[Start of section]

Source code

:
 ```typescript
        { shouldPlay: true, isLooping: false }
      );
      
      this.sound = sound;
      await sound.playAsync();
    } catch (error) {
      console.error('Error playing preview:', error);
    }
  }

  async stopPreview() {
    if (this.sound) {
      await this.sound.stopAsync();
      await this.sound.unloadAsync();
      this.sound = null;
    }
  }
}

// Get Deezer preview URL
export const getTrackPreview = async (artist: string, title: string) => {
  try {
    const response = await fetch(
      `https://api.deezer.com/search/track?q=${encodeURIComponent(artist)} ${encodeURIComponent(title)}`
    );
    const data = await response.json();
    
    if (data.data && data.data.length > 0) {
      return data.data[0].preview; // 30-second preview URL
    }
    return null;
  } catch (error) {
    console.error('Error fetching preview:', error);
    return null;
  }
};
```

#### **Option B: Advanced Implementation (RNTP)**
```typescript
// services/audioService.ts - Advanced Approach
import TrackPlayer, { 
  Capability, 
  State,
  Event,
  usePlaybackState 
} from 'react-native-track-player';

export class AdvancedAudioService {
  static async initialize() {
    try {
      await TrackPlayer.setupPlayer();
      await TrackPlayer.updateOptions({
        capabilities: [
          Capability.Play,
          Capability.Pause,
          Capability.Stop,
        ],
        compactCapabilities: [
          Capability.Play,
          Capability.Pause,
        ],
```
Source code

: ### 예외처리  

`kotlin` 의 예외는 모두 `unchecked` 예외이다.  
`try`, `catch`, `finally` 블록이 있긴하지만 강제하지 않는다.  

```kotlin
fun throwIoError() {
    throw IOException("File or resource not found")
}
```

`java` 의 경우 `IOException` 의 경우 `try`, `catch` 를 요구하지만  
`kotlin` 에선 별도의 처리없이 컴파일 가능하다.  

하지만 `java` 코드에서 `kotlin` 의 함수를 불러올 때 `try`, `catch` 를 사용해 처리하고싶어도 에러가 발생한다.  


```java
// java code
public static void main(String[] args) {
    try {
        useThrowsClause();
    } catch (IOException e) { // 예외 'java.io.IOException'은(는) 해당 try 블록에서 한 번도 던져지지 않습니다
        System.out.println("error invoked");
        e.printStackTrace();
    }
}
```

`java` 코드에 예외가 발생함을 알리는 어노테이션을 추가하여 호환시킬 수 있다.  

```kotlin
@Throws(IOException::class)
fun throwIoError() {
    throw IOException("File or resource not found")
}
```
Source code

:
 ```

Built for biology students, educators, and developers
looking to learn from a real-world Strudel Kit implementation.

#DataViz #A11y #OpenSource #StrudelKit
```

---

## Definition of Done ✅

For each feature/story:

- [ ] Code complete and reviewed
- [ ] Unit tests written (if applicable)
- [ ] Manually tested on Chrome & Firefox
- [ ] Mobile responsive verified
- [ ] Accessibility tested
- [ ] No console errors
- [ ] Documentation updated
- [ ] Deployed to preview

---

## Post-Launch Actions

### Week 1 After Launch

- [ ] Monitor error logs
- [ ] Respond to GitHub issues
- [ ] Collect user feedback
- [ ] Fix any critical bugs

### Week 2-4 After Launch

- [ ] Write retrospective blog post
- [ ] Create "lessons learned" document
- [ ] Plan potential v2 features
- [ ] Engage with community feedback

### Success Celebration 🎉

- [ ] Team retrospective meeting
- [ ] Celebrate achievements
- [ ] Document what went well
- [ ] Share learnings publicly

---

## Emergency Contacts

[End of section]

## [Exercise aim]
After locating the line with "- [ ] Plan potential v2 features", output that line and every later one exactly, through the end of the entries above.

## [Answer space]
- [ ] Plan potential v2 features
- [ ] Engage with community feedback

### Success Celebration 🎉

- [ ] Team retrospective meeting
- [ ] Celebrate achievements
- [ ] Document what went well
- [ ] Share learnings publicly

---

## Emergency Contacts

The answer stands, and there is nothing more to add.